:: Given data ::
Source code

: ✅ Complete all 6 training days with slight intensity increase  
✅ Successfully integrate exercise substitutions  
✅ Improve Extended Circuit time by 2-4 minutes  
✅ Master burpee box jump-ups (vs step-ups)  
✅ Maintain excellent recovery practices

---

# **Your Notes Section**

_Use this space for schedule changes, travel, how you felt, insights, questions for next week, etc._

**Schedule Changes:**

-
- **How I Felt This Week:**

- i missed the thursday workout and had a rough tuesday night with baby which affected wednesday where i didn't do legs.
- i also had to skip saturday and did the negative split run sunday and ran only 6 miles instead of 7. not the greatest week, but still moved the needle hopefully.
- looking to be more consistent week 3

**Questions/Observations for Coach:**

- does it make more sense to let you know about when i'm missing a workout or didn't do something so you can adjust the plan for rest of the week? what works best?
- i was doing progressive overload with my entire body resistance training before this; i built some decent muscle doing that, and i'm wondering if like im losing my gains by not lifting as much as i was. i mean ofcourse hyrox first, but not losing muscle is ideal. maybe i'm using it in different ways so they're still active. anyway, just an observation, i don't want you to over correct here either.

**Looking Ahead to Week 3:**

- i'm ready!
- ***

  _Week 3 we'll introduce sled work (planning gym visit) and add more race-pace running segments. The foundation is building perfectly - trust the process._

...

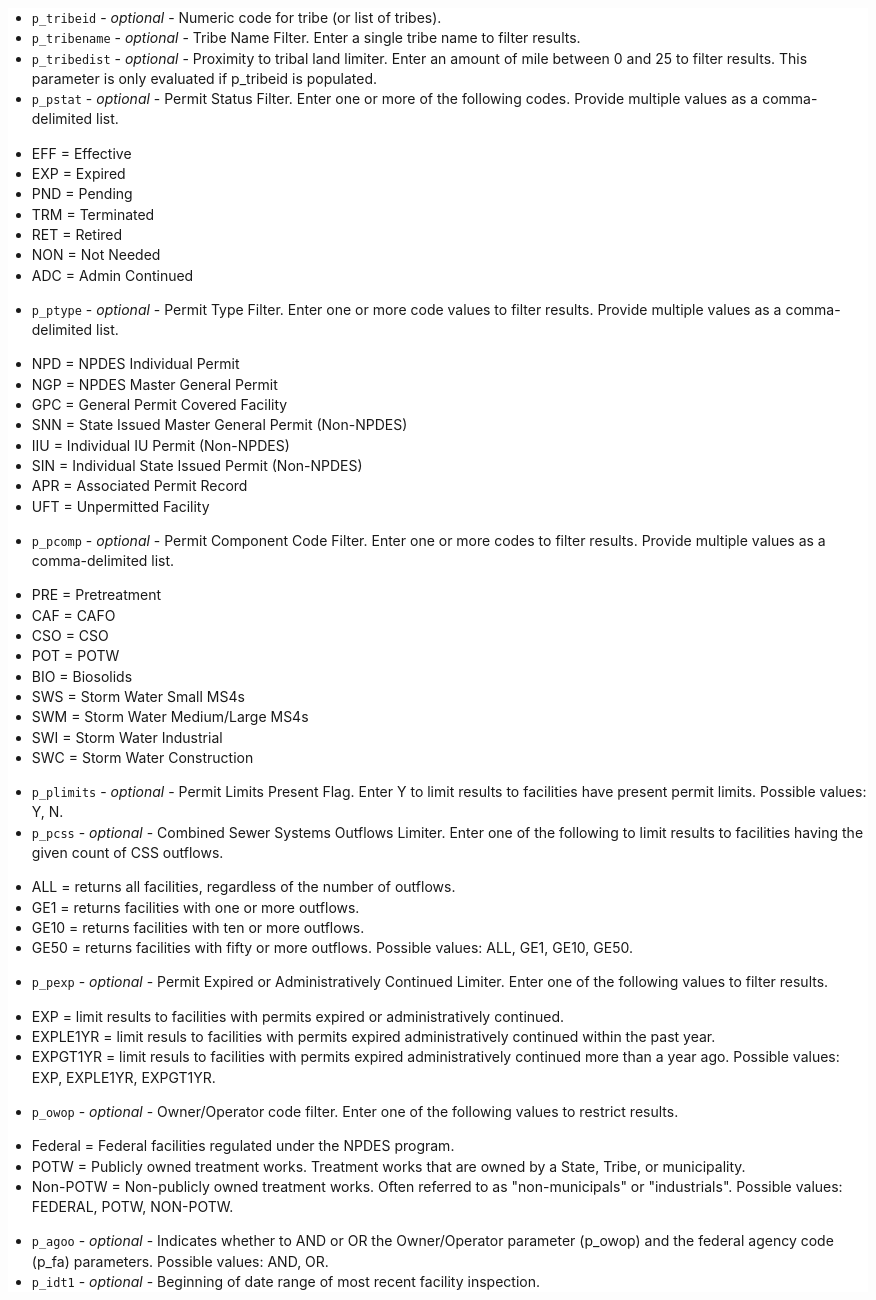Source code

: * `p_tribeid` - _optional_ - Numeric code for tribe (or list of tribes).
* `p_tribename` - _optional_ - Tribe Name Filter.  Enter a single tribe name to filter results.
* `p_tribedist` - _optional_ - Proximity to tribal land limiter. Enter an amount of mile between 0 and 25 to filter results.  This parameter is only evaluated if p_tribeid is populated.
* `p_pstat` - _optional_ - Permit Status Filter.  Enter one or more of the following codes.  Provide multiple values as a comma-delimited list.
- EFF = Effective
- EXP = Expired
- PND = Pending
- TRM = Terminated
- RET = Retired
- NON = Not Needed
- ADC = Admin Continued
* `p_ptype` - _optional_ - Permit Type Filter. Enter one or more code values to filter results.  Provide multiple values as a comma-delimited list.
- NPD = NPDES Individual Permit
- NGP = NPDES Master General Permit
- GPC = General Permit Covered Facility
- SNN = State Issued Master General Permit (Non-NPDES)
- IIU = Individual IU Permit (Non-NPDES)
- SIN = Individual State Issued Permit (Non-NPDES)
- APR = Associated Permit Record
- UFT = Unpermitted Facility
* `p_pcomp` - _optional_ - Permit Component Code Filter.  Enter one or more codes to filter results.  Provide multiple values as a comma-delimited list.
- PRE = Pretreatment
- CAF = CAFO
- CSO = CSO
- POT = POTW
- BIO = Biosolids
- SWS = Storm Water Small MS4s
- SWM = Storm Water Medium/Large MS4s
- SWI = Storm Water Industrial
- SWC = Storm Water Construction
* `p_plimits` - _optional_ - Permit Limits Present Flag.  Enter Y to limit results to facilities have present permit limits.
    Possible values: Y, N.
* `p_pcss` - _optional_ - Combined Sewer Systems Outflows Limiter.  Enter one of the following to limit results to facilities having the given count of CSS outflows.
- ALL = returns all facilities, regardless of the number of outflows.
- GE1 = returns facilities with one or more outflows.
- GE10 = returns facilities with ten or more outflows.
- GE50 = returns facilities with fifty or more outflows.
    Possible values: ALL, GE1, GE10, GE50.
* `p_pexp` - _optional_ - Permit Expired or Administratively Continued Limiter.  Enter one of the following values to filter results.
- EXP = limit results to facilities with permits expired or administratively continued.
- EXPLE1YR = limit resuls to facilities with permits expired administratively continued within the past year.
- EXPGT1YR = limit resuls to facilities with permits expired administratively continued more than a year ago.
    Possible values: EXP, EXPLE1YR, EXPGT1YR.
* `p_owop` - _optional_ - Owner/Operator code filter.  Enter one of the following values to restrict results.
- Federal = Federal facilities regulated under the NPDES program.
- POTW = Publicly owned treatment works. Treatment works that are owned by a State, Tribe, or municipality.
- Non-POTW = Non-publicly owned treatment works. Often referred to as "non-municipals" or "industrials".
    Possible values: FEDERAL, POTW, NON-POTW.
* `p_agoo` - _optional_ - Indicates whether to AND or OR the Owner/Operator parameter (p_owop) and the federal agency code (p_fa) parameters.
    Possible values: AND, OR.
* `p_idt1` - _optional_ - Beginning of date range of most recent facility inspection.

==

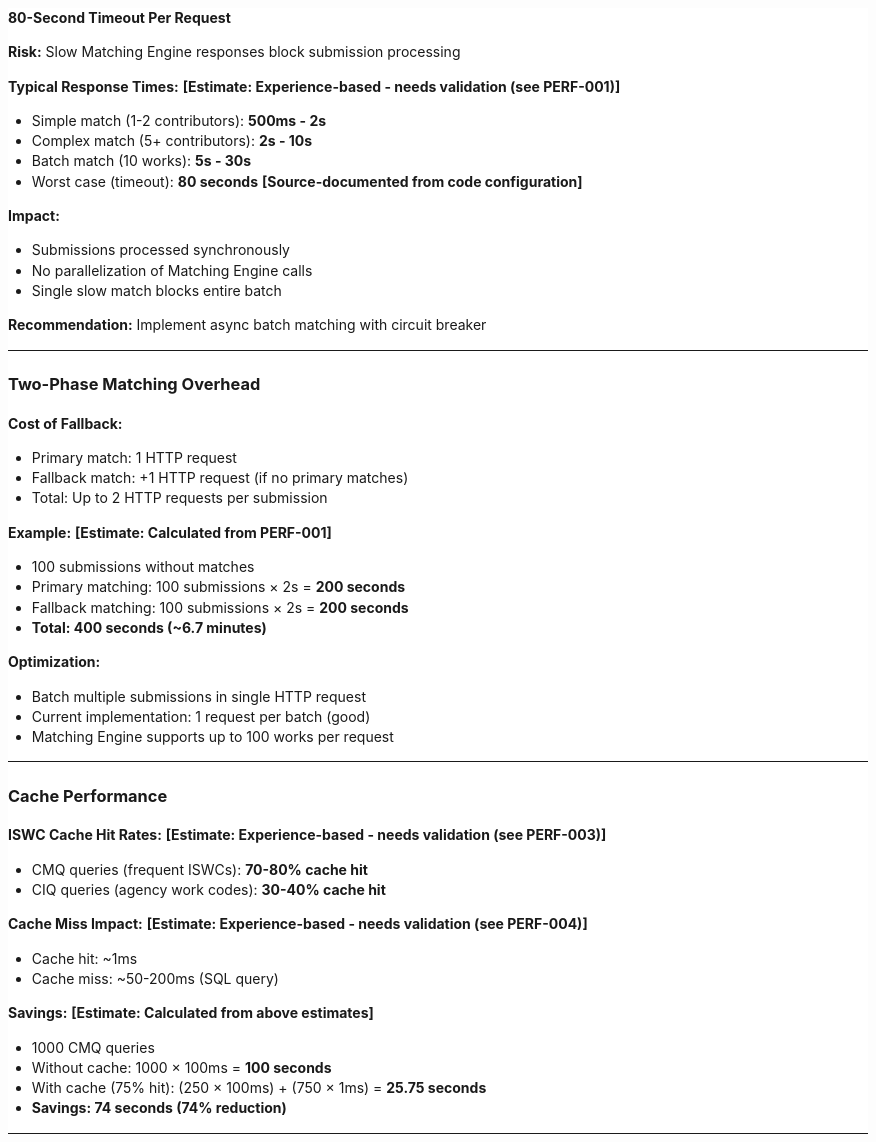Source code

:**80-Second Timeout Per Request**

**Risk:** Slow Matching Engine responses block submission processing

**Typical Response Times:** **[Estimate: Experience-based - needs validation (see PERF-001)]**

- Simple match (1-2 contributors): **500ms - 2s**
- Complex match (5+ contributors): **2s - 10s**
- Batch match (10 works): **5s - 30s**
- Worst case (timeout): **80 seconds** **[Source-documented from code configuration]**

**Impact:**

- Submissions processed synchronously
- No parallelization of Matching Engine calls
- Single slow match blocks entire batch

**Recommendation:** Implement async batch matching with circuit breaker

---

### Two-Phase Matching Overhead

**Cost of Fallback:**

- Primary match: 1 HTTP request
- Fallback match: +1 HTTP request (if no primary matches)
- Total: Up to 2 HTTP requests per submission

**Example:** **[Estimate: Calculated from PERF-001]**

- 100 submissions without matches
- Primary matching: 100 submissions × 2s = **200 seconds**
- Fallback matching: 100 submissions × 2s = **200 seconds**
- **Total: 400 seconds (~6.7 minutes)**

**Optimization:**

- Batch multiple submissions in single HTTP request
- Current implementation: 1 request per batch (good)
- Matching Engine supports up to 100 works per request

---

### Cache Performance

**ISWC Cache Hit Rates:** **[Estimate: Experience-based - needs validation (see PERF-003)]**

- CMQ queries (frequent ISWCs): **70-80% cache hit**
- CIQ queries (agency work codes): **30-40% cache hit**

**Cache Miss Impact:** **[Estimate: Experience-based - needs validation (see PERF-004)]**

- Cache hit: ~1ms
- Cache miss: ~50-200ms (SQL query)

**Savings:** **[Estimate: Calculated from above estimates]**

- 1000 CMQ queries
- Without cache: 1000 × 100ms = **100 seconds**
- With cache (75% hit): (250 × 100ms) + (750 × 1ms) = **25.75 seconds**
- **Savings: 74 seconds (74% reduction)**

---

:: Exercise aim ::
Find every line in the records above that contains "entire" as a whole word, matching case, and copy each of those lines.

:: Result of this task ::
- i was doing progressive overload with my entire body resistance training before this; i built some decent muscle doing that, and i'm wondering if like im losing my gains by not lifting as much as i was. i mean ofcourse hyrox first, but not losing muscle is ideal. maybe i'm using it in different ways so they're still active. anyway, just an observation, i don't want you to over correct here either.
- Single slow match blocks entire batch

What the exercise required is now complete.